§ Dataset excerpt:
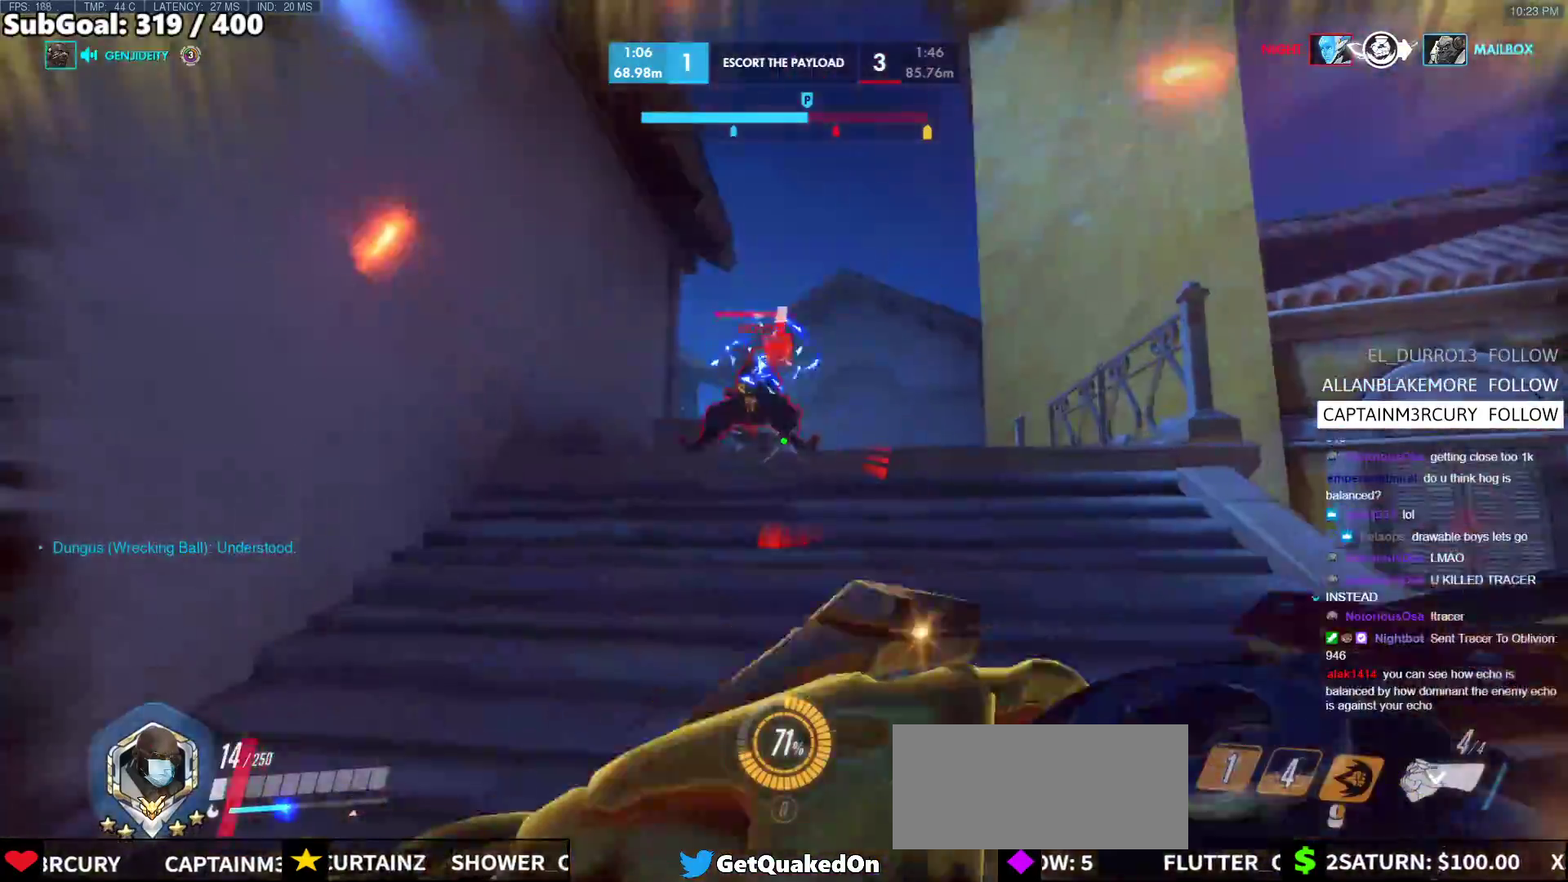
{"keys": ["w"], "mouse": [], "events": [[117, "mouse_left", "up"], [167, "space", "down"], [267, "space", "up"], [317, "mouse_left", "down"], [500, "mouse_left", "up"]]}
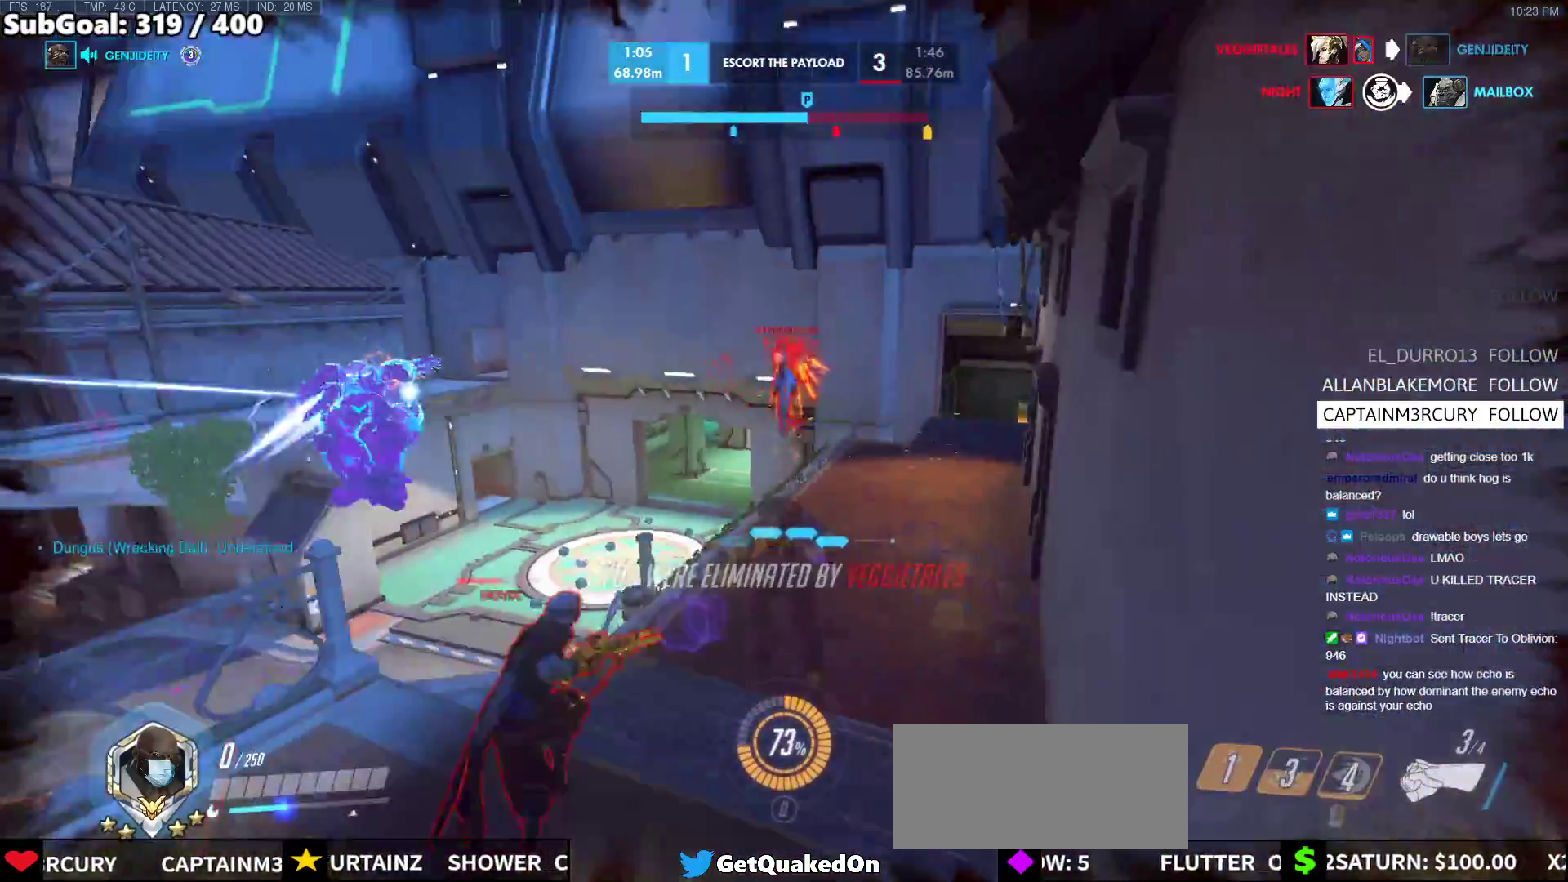
{"keys": ["space", "w"], "mouse": [], "events": [[317, "r", "down"], [417, "r", "up"], [417, "space", "down"]]}
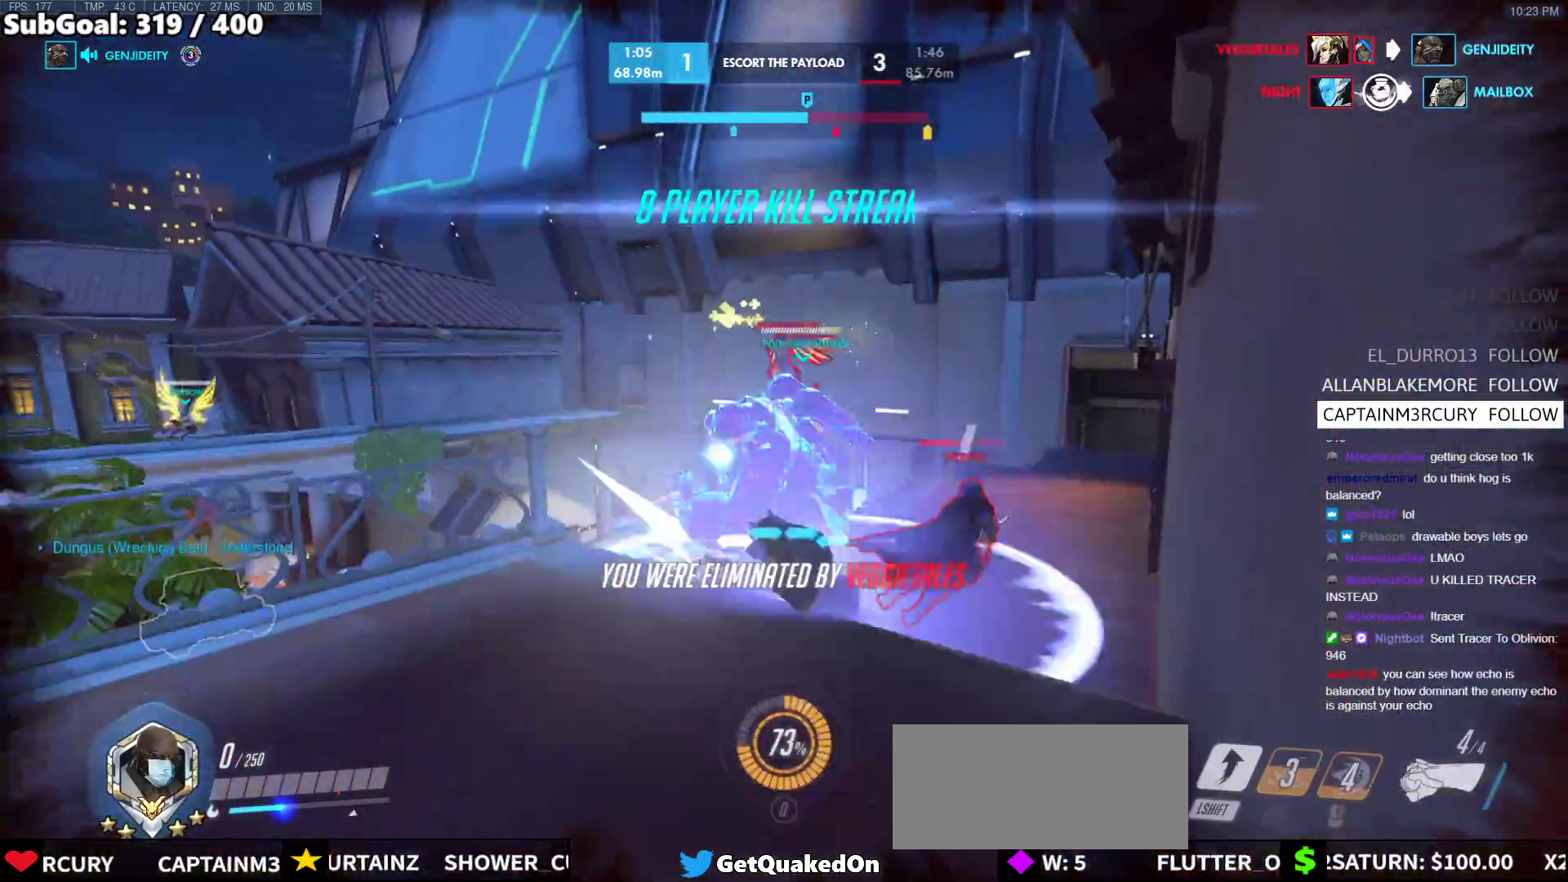
{"keys": [], "mouse": [], "events": [[17, "space", "up"], [333, "w", "up"]]}
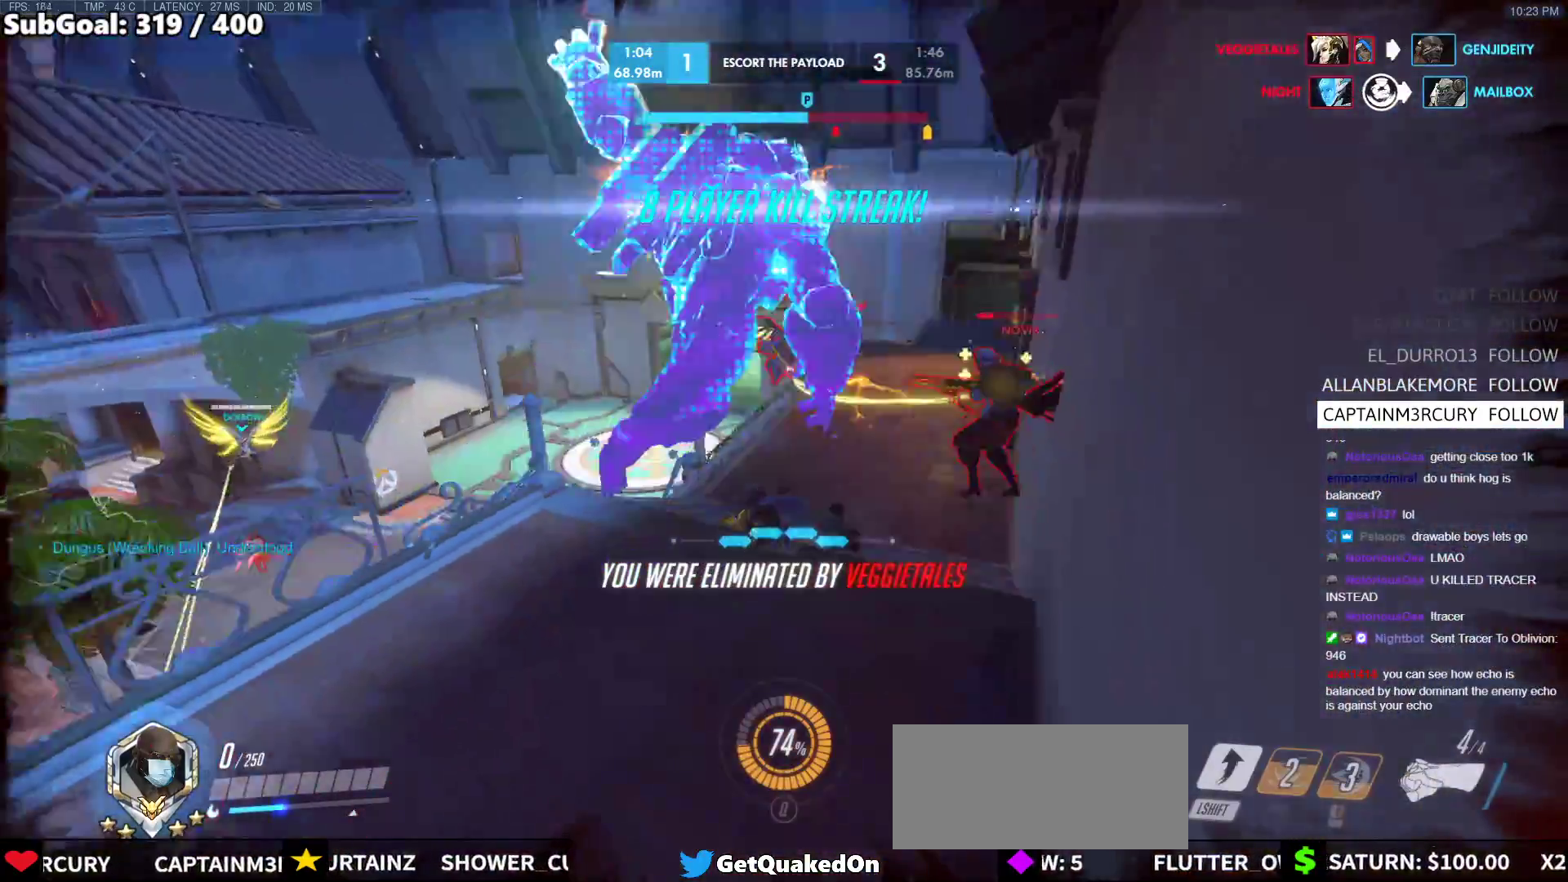
{"keys": ["w"], "mouse": [], "events": [[33, "w", "down"]]}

§ Task instructions:
Return all lines from the data above with "space" in them.

§ The completed task:
{"keys": ["w"], "mouse": [], "events": [[117, "mouse_left", "up"], [167, "space", "down"], [267, "space", "up"], [317, "mouse_left", "down"], [500, "mouse_left", "up"]]}
{"keys": ["space", "w"], "mouse": [], "events": [[317, "r", "down"], [417, "r", "up"], [417, "space", "down"]]}
{"keys": [], "mouse": [], "events": [[17, "space", "up"], [333, "w", "up"]]}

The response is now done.